So-called meme investments like Dogecoin are a money loss trap for new, unsuspecting investors, according to longtime Bitcoin bull Mike Novogratz.

As the GameStop frenzy subsides and investors look for new speculative assets, many have turned to Dogecoin, a cryptocurrency based on the Doge meme. On Monday, Dogecoin rose 31% to a record $ 0.083745 after Elon Musk and Snoop Dogg pocketed the token on Twitter.

But Novogratz told the Bloomberg Old Lots podcast that at some point these price bubbles will burst and naive investors who don’t know when to sell are vulnerable to massive losses.

“Meme squeezes can’t last for two simple reasons,” said Novogratz. “I call it greed and gravity.”

Novogratz explained how senior people in finance, including Chamath Palihapitiya and Elon Musk, “encouraged the masses” to load up on GameStop after the stock squeezed and traded at $ 400. The result? New investors spent their “hard-earned dollars” buying the stock for $ 400 only to lose money when the stock crashed shortly thereafter.

“It was almost certain that they would lose all of their money at this point,” said Novogratz.
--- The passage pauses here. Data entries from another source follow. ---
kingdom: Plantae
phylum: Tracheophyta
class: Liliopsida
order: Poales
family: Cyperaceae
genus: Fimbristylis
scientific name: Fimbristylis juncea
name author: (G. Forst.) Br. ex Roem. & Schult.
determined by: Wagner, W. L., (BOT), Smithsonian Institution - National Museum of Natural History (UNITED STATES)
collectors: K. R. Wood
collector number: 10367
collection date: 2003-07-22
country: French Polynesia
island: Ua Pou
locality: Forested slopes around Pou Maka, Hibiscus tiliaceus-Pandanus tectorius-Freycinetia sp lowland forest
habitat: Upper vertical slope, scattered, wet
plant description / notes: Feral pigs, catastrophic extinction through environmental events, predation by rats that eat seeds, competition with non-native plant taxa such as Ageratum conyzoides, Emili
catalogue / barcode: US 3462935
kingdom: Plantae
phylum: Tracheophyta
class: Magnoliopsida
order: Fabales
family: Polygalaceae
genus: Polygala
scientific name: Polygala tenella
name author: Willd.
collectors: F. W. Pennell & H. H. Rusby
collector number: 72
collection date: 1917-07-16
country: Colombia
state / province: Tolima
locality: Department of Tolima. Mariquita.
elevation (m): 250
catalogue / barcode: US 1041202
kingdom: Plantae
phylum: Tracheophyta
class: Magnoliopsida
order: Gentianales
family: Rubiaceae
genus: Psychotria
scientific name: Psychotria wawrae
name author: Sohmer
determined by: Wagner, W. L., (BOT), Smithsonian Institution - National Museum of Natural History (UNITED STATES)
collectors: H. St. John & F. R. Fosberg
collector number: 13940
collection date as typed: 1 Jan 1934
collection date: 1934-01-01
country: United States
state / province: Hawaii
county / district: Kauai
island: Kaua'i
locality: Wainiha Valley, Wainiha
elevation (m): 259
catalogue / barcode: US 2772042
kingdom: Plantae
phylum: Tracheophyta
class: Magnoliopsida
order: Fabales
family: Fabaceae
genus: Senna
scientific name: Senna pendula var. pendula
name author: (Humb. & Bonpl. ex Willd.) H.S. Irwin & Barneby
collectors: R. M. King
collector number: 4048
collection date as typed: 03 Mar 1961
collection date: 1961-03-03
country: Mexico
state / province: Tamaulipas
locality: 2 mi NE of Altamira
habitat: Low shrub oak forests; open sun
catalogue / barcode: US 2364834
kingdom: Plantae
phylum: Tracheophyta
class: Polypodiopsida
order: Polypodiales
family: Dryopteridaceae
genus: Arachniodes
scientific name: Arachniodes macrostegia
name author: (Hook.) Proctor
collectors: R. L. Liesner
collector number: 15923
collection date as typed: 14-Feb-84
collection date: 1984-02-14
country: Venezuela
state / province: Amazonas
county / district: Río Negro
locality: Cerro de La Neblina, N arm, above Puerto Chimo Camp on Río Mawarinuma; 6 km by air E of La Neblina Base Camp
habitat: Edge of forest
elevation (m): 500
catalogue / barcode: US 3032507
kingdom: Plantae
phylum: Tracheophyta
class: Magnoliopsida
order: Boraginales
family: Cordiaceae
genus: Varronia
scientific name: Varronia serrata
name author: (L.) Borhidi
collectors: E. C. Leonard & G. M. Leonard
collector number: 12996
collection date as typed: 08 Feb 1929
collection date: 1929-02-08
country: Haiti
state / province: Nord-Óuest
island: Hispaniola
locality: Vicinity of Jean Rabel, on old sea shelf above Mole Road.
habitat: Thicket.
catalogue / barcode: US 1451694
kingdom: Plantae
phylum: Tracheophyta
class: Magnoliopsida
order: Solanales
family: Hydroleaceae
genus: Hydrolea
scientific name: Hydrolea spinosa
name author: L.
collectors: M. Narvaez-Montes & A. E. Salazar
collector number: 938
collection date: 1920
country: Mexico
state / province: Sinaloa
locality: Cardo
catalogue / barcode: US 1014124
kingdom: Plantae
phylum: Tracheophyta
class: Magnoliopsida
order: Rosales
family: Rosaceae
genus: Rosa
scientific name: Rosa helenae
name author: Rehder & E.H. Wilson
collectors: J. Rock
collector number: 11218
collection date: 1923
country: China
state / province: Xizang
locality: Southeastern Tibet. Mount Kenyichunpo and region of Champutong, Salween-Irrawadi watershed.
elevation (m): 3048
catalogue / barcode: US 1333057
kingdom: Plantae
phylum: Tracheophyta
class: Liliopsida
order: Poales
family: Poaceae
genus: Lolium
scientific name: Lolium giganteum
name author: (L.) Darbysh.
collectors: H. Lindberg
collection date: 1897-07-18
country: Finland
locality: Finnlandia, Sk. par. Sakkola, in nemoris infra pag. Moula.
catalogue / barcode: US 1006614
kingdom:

It is frustrating to see investors buying the stock at such high prices after being encouraged to do so by prominent figures in the business world.

Though some investors see speculation on meme investing like Dogecoin in small amounts as a fun way to learn about investing, like billionaire Mark Cuban.

The Cuban tweeted on Monday that he bought a few dollars of Dogecoin for his son, and together they are discussing the exciting fluctuations in the price of the coin.

“It gives you a better chance of winning than a lottery ticket while also teaching the economics of supply and demand and introducing people to crypto assets,” Cuban said.